This exercise calls for a copy of every line in the listing below that carries the word "linejoin".

++++ Data listing ++++

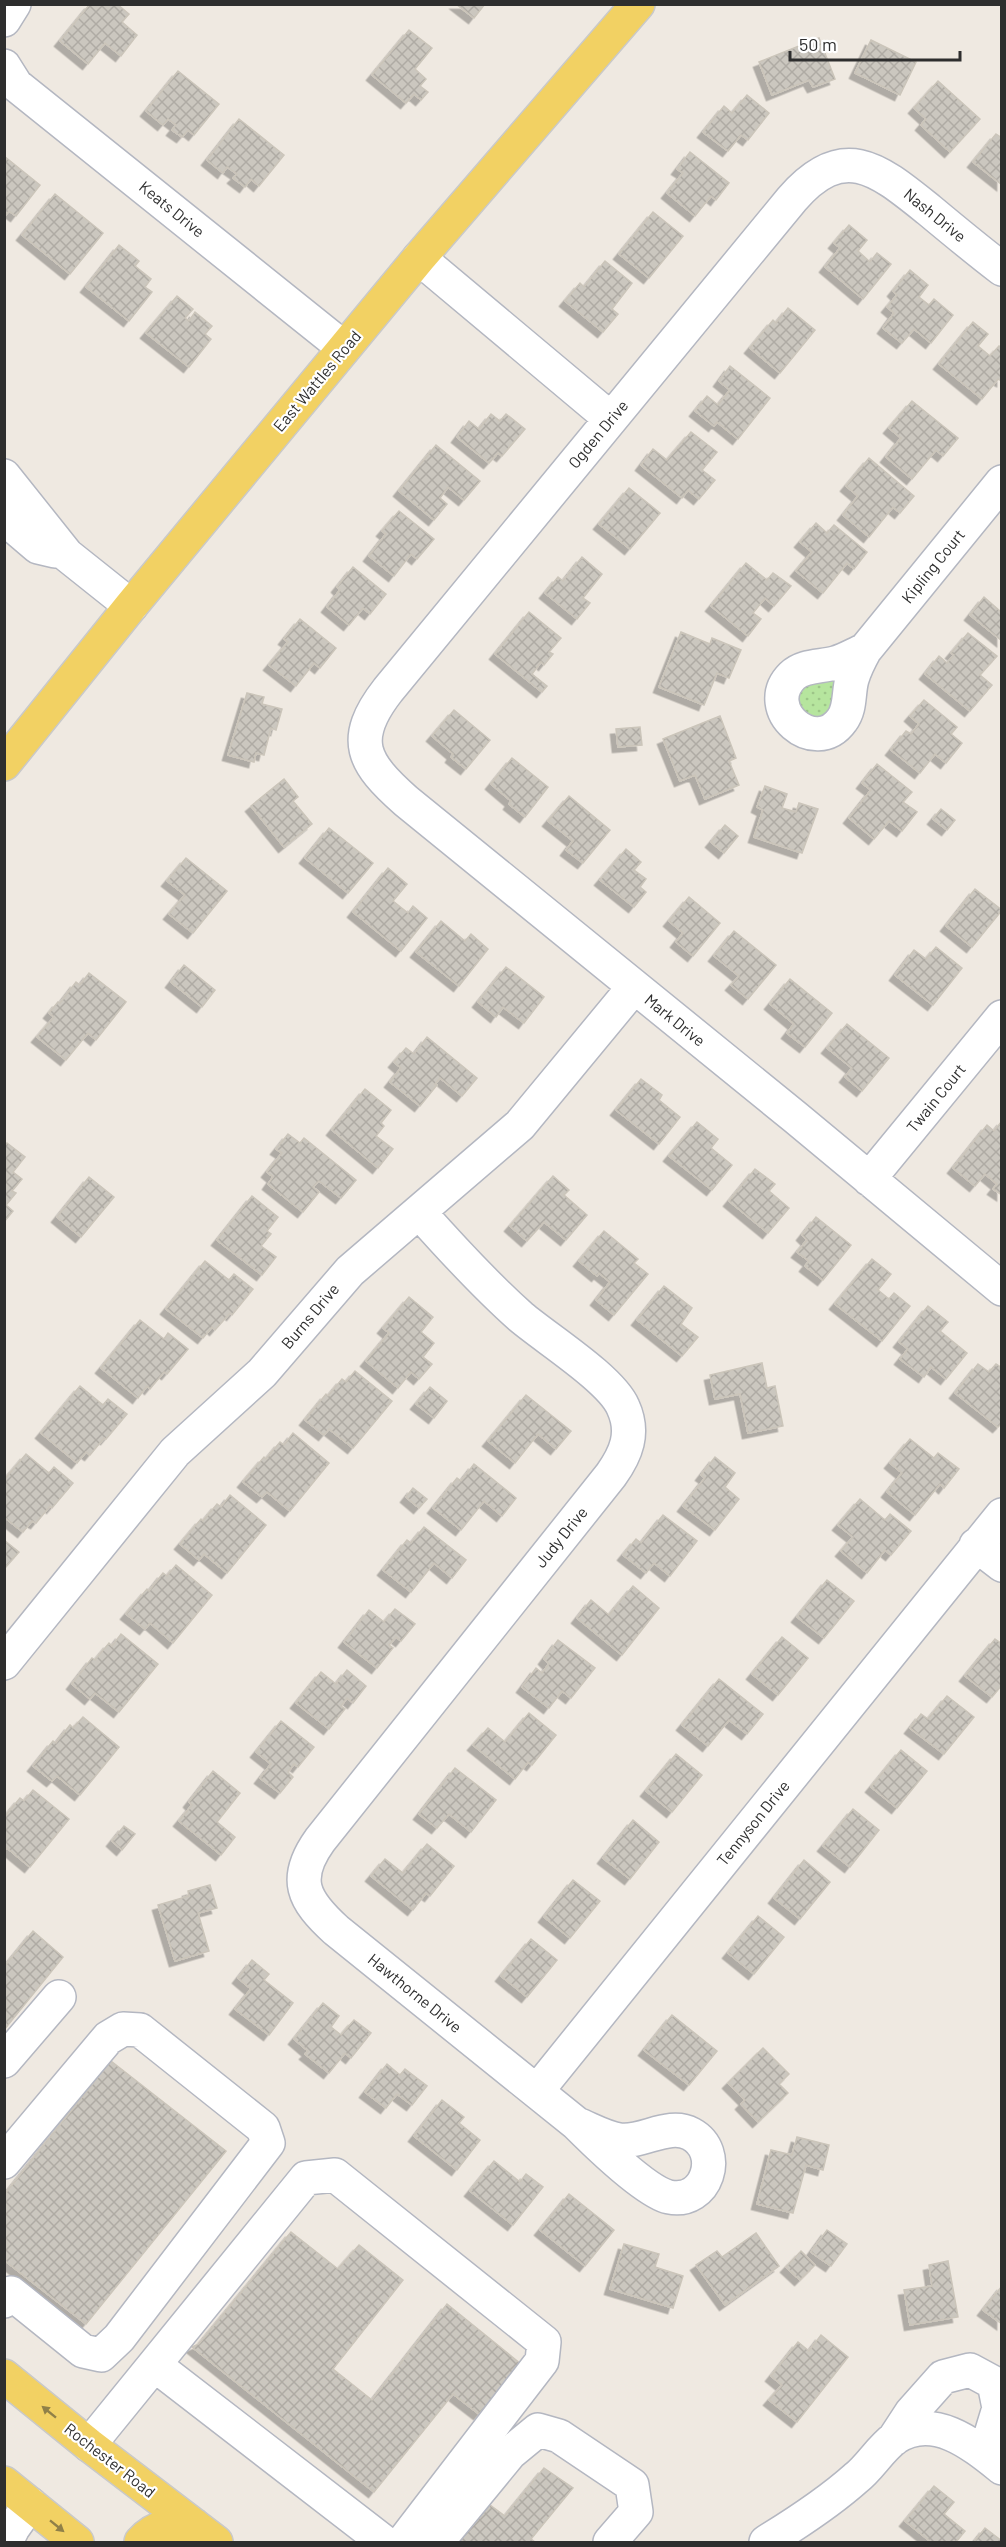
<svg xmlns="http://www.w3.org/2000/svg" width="1006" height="2547" font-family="Barlow,sans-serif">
	<defs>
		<pattern id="grass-dots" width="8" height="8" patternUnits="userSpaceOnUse" patternTransform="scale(1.5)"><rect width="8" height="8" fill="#b6e59e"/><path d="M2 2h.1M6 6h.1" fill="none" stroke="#9dc588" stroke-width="1.8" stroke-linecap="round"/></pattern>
		<pattern id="building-cross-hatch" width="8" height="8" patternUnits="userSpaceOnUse" patternTransform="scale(1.5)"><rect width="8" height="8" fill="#cbc7bf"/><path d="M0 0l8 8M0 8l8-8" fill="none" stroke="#afaba4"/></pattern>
		<filter id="shadow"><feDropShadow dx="-5.5" dy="5.5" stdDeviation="0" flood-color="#0004"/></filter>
	</defs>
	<rect width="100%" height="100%" fill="#efe9e1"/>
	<path fill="url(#grass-dots)" d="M831 679 837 684 836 702 825 719 803 717 795 694 800 686Z"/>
	<path fill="url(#building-cross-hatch)" stroke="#cbc5ba" stroke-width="1.5" filter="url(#shadow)" d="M90 4H117L129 14 122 22 137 35 121 56 105 43 88 64 60 41Z
		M456 4H485L474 18Z
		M409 30 432 48 415 69 426 79 420 86 428 92 421 100 414 94 406 103 372 75Z
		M819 38 835 79 813 87 809 80 772 95 759 62Z
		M871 40 916 62 900 95 855 73Z
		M178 71 219 104 194 135 188 130 182 137 172 130 176 125 168 119 163 125 146 111Z
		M938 81 980 119 950 152 921 125 926 119 914 108Z
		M747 95 769 113 748 140 741 135 728 151 703 132 724 106 732 113Z
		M239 119 284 155 259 186 251 179 245 187 233 178 237 174 227 167 223 173 207 160Z
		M996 134 1002 138V185L973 162Z
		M690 152 729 183 716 200 711 196 695 216 667 193 683 173 677 169Z
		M4 156 40 185 16 216 9 211 4 217Z
		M55 194 103 233 70 274 22 235Z
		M653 212 683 236 649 278 619 254Z
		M849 225 867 240 858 251 870 262 877 253 891 264 863 299 825 267 840 248 834 243Z
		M119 245 139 261 135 266 151 279 145 287 152 292 129 321 86 287Z
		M605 261 632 283 612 309 618 314 603 332 565 301 580 283 584 287Z
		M910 270 928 285 919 297 929 305 934 299 953 315 931 343 914 329 902 343 883 328 894 313 887 307 897 295 893 291Z
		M177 296 193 309 185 318 189 321 195 312 212 326 205 334 211 339 189 367 146 333Z
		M788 308 815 330 780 373 750 348 773 320 776 323Z
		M973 322 988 334 978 346 990 356 999 346 1002 348V381L998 379 982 399 939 364Z
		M730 366 770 398 738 439 717 422 714 426 695 411 707 396 718 405 730 390 719 381Z
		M912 401 958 438 943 456 936 450 912 479 886 457 901 438 889 428Z
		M491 414 500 421 506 414 525 429 502 456 498 453 489 463 457 437 469 421 479 429Z
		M691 432 717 452 702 470 715 480 699 499 688 490 682 498 641 465 653 449 667 460Z
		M436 445 480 481 464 500 448 487 440 498 447 504 434 520 399 491Z
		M869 458 914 496 900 513 893 507 869 537 843 515 858 496 846 486Z
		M629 488 660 513 630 549 599 524Z
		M399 511 434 539 417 559 411 554 394 576 369 556 386 534 382 531Z
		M816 523 827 533 834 525 867 552 854 569 847 563 823 593 796 571 812 552 800 542Z
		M582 557 602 574 583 598 590 603 577 619 545 593 558 577 563 581Z
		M746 563 767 580 773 573 791 586 774 606 765 598 753 613 761 619 748 636 711 606Z
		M353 567 386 594 370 614 363 608 349 625 327 607 340 590 337 587Z
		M984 597 1000 611 1002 609V641L970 615Z
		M529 612 561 638 549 652 553 654 544 665 541 662 532 674 547 686 542 692 495 654Z
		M300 619 336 648 320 668 314 663 296 686 269 665 288 642 284 639Z
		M681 632 710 644 712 638 741 650 729 678 717 673 704 705 659 687Z
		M968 633 997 656 980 675 992 685 970 711 925 674 939 656 947 663 954 655 951 653Z
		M247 693 264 697 262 704 282 709 276 730 271 728 264 755 256 753 254 762 228 755Z
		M924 700 957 727 951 734 962 743 946 763 935 754 920 773 891 750 906 731 911 734 919 724 910 716Z
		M454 710 490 740 466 769 451 757 453 754 432 736Z
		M720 716 736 758 729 761 739 785 705 799 695 775 680 781 663 739Z
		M640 727 642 745 618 747 616 729Z
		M512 758 548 787 525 817 509 804 511 801 491 784Z
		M877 764 912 792 903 802 917 812 902 831 889 821 874 839 849 818 871 790 862 783Z
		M284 779 298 797 293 801 312 824 284 847 251 806Z
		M765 786 787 794 782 808 796 812 799 803 818 809 802 853 754 837 763 810 757 807Z
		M569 796 610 830 583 863 566 850 573 841 548 821Z
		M941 809 955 820 947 830 933 819Z
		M725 825 738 836 724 853 711 842Z
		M329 828 373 863 348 893 305 858Z
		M626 849 641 862 634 870 646 879 640 887 646 892 634 907 600 880Z
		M186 858 227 891 193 933 169 914 185 895 167 881Z
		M388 868 407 884 393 901 408 913 413 906 427 918 401 951 353 912Z
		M975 889 1002 910 972 947 946 926Z
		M689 897 720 923 693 956 676 942 683 933 669 921Z
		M441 921 465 941 471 934 488 949 459 986 416 952Z
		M734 931 776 965 748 999 731 985 739 976 714 956Z
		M936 947 962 968 933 1005 895 975 914 950 926 959Z
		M184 965 215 990 202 1007 171 982Z
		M506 967 544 997 524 1023 503 1007 496 1017 478 1002Z
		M89 973 126 1002 96 1040 88 1033 66 1060 37 1037 54 1017 49 1013 58 1002 60 1003 76 982 80 985Z
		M790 979 832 1013 805 1047 787 1033 794 1024 770 1004Z
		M847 1024 889 1058 862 1091 845 1077 852 1068 827 1048Z
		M427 1037 477 1078 462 1096 440 1078 435 1084 437 1085 420 1106 390 1082 401 1068 394 1062 406 1048 414 1054Z
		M641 1079 662 1095 659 1100 680 1117 659 1144 616 1110Z
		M365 1089 391 1110 381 1123 384 1126 376 1136 393 1149 378 1168 332 1130Z
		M1002 1121V1195L993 1189 997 1184 985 1174 975 1186 953 1168 987 1125 994 1131Z
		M697 1122 718 1139 711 1148 732 1165 712 1190 669 1156Z
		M288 1134 300 1143 304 1138 356 1180 341 1198 319 1181 313 1187 319 1192 303 1212 268 1184 273 1177 267 1172 282 1153 276 1149Z
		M7 1143 25 1157 13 1172 22 1179 12 1191 16 1193 6 1205 13 1211 4 1222V1146Z
		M755 1169 775 1184 769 1191 789 1208 768 1233 729 1201Z
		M553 1176 569 1190 564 1195 587 1215 566 1240 544 1222 527 1241 510 1226Z
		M89 1177 114 1197 81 1237 57 1217Z
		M252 1196 278 1217 267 1231 271 1234 261 1246 276 1257 262 1275 217 1240Z
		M816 1217 851 1245 823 1280 805 1266 809 1261 797 1252 807 1240 802 1235Z
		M604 1231 638 1259 634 1263 648 1274 614 1315 596 1300 610 1282 599 1273 597 1276 579 1261Z
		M872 1259 891 1274 878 1290 889 1299 894 1293 910 1306 882 1341 835 1304Z
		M205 1261 229 1280 234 1274 253 1289 232 1315 230 1313 215 1330 212 1327 203 1338 166 1309Z
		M664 1286 692 1308 681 1324 698 1337 682 1356 637 1320Z
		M409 1297 433 1317 421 1332 434 1343 423 1357 432 1364 419 1379 411 1372 398 1388 366 1361 389 1333 383 1328Z
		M928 1306 948 1322 940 1331 967 1353 946 1379 931 1367 924 1377 900 1359 908 1349 899 1342Z
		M140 1320 164 1339 168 1333 188 1349 167 1374 164 1372 150 1389 147 1386 138 1398 101 1368Z
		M762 1363 767 1388 775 1386 783 1426 748 1433 740 1394 715 1399 710 1375Z
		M978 1364 989 1372 996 1364 1002 1368V1423L998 1427 955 1393Z
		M355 1371 392 1401 353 1448 329 1429 324 1435 305 1420 326 1394 328 1396 342 1379 346 1382Z
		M80 1386 103 1405 108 1399 127 1414 106 1439 104 1438 90 1455 86 1452 77 1463 41 1433Z
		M430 1387 447 1401 434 1418 416 1404Z
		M526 1395 571 1431 556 1449 538 1434 515 1463 488 1441Z
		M293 1433 329 1463 290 1511 267 1492 262 1497 243 1482 264 1457 266 1459 280 1442 284 1445Z
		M910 1439 934 1458 938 1453 959 1469 944 1488 940 1484 915 1515 887 1492 902 1473 890 1463Z
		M26 1454 49 1473 54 1467 73 1483 52 1508 50 1506 36 1523 32 1521 23 1532 4 1517V1480Z
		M715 1457 735 1473 725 1487 739 1499 715 1530 683 1506 705 1478 701 1475Z
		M474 1464 516 1498 502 1516 484 1501 461 1530 433 1508 457 1478 461 1481Z
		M413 1488 427 1499 419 1508 406 1497Z
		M230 1495 266 1525 227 1573 204 1554 199 1560 180 1544 201 1519 203 1521 217 1504 221 1507Z
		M860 1499 885 1520 890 1514 911 1531 891 1555 885 1550 867 1573 841 1551 853 1537 838 1525Z
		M663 1515 697 1541 670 1576 654 1563 646 1573 623 1555 636 1539 641 1543Z
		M424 1527 466 1560 452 1578 434 1563 411 1592 383 1570 407 1540 411 1543Z
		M4 1540 19 1552 4 1569Z
		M176 1565 212 1595 173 1643 150 1623 145 1629 126 1614 147 1589 149 1591 163 1573 167 1576Z
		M827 1580 854 1601 824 1638 797 1617Z
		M633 1586 659 1608 622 1655 577 1618 591 1600 609 1615Z
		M395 1609 415 1624 401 1641 396 1637 389 1645 393 1648 377 1668 344 1642 369 1610 384 1622Z
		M121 1634 158 1664 119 1712 95 1693 90 1699 72 1684 92 1658 95 1660 109 1643 112 1646Z
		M782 1637 808 1658 778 1695 752 1674Z
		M995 1639 1002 1644V1685L992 1697 965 1676Z
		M558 1640 595 1668 571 1698 562 1691 549 1708 522 1687 536 1668 542 1673 549 1664 544 1659Z
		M347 1670 366 1686 353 1703 347 1698 341 1706 345 1709 329 1729 296 1703 321 1672 336 1684Z
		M719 1679 763 1714 747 1734 729 1720 708 1746 682 1725Z
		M947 1696 974 1717 944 1754 910 1728 921 1714 928 1719Z
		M529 1713 556 1735 532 1765 528 1762 515 1779 473 1745 488 1728 505 1742Z
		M83 1717 119 1747 80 1795 57 1776 52 1781 33 1766 53 1741 56 1743 70 1725 73 1728Z
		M281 1721 314 1747 298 1767 294 1764 288 1772 293 1777 280 1793 260 1778 271 1764 256 1752Z
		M901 1750 927 1771 897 1808 871 1787Z
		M676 1754 702 1775 672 1812 646 1791Z
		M455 1768 496 1800 471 1832 449 1814 437 1828 419 1814Z
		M213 1771 240 1793 217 1822 235 1837 221 1855 179 1821 192 1805 189 1802Z
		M33 1790 69 1819 30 1867 7 1848 4 1851V1814L6 1815 20 1798 24 1801Z
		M853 1809 879 1830 850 1867 823 1846Z
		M633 1820 659 1842 630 1879 603 1858Z
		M124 1826 135 1834 122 1850 112 1841Z
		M427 1844 454 1866 430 1896 426 1893 413 1910 371 1876 385 1859 403 1873Z
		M804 1860 830 1882 800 1919 774 1898Z
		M573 1880 600 1901 570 1938 544 1917Z
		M210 1885 217 1908 198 1913 209 1951 175 1961 158 1905 189 1896 188 1891Z
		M758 1916 784 1937 754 1974 728 1953Z
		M33 1931 63 1957 4 2030V1967Z
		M531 1939 557 1960 527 1997 501 1976Z
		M252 1960 269 1974 264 1980 293 2003 269 2035 235 2009 251 1989 238 1978Z
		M323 2003 339 2016 331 2027 341 2035 354 2020 371 2033 351 2058 345 2053 329 2073 305 2054 308 2051 294 2039Z
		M672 2015 717 2051 689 2085 644 2050Z
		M763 2048 789 2074 779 2084 788 2093 758 2122 741 2104 745 2100 728 2083Z
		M111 2061 226 2151 86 2324 4 2260V2195Z
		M387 2064 400 2075 405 2069 427 2086 412 2105 397 2094 386 2108 365 2092Z
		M442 2100 464 2117 459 2123 480 2140 457 2170 414 2136Z
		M797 2137 829 2145 823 2170 806 2165 793 2213 757 2204 771 2150 792 2155Z
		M494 2161 520 2182 526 2174 543 2187 513 2225 470 2191Z
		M569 2194 614 2230 585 2266 540 2230Z
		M827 2230 847 2244 831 2266 811 2252Z
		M291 2232 338 2269 359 2245 403 2280 333 2369 372 2400 447 2304 521 2364 479 2414 453 2394 374 2492 192 2347 199 2344Z
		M756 2233 779 2266 725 2305 696 2265 717 2251 722 2257Z
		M624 2244 659 2254 655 2267 683 2276 673 2308 610 2289Z
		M801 2251 815 2265 800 2280 786 2267Z
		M948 2261 958 2317 910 2325 904 2290 932 2286 929 2265Z
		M1002 2286V2324L983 2310Z
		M821 2335 848 2357 797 2422 769 2400 782 2385 771 2376 798 2342 809 2351Z
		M544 2468 573 2488 531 2539 535 2542H459L490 2505 505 2516Z
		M934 2486 954 2502 944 2514 965 2531 956 2542H931L905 2521Z
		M985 2528 1002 2541V2542H974Z"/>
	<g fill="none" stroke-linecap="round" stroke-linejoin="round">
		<g stroke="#b4b7c1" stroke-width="36">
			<path id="minor" d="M4 20 14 4
				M4 66 16 85 344 348
				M419 258 611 419
				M1002 269C977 250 953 230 929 210 879 170 844 139 792 199L388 690C349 740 363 763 406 801L795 1117 1002 1289
				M4 476 67 555 131 606
				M4 518 38 547 55 551
				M865 650C855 654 846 660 835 663 821 667 803 665 792 676 759 709 815 758 842 720 851 708 848 693 852 679 855 669 860 659 865 650L1002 482
				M869 1179 1002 1017
				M419 1212C451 1248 485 1285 521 1317 547 1339 611 1379 623 1407 635 1433 626 1454 611 1475L320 1840C292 1879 303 1900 336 1930L577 2124C595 2142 646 2192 669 2197 707 2205 724 2152 691 2134 669 2122 643 2143 620 2140 605 2138 590 2129 577 2124
				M976 1545 1002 1565
				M4 1663 175 1452 262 1373 350 1271 520 1125 634 987
				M4 2061 59 1997
				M537 2091 1002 1515
				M4 2162 108 2038 123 2029 140 2030 263 2128 268 2143 119 2338 101 2355 83 2351 11 2293 4 2301
				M156 2366 384 2542
				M894 2439 911 2413 943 2377 970 2370 994 2383 999 2408 985 2454
				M89 2445 306 2178 335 2175 544 2342 542 2361 403 2542
				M6 2542 13 2528 30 2504
				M437 2542 510 2453 538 2430 559 2436 632 2485 636 2512 610 2542
				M766 2542C797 2523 828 2503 856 2478 870 2467 880 2449 895 2438 933 2412 972 2444 1002 2468"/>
		</g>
		<g stroke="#c9c9c9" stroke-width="36">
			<path id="major" d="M4 764 131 606 419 258 638 4
				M4 2376 89 2445 216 2542
				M4 2483 77 2542
				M141 2542C156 2525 173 2524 194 2525"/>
		</g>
		<use href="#minor" stroke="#fff" stroke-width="33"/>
		<use href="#major" stroke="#f2d163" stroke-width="33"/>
	</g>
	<defs><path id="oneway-solid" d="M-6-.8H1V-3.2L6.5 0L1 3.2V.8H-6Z" transform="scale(1.5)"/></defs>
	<g fill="#908048">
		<use href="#oneway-solid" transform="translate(49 2412) rotate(-141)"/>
		<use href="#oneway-solid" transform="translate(57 2526) rotate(39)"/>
	</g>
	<g text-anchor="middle" stroke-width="4.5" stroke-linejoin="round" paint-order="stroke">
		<g font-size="16" fill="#2e2e2e" stroke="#fff">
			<text transform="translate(172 209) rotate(39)" y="6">Keats Drive</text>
			<text transform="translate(935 215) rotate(39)" y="6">Nash Drive</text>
			<text transform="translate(317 381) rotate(-50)" y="6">East Wattles Road</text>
			<text transform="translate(598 434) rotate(-50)" y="6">Ogden Drive</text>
			<text transform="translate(933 566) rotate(-51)" y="6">Kipling Court</text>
			<text transform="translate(675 1020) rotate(39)" y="6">Mark Drive</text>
			<text transform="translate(936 1098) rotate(-51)" y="6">Twain Court</text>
			<text transform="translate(310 1316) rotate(-50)" y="6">Burns Drive</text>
			<text transform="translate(561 1537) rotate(-51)" y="6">Judy Drive</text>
			<text transform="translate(753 1823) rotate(-51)" y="6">Tennyson Drive</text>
			<text transform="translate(415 1993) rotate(39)" y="6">Hawthorne Drive</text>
			<text transform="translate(110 2460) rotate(38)" y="6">Rochester Road</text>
		</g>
	</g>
	<rect width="1006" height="2547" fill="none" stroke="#2e2e2e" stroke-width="12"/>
	<path d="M790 51v9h170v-9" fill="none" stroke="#2e2e2e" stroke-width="3"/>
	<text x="799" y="51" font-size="18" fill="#2e2e2e" stroke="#ffffff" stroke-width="4.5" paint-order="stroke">50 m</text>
</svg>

++++

▸ Solved exercise
	<g fill="none" stroke-linecap="round" stroke-linejoin="round">
	<g text-anchor="middle" stroke-width="4.5" stroke-linejoin="round" paint-order="stroke">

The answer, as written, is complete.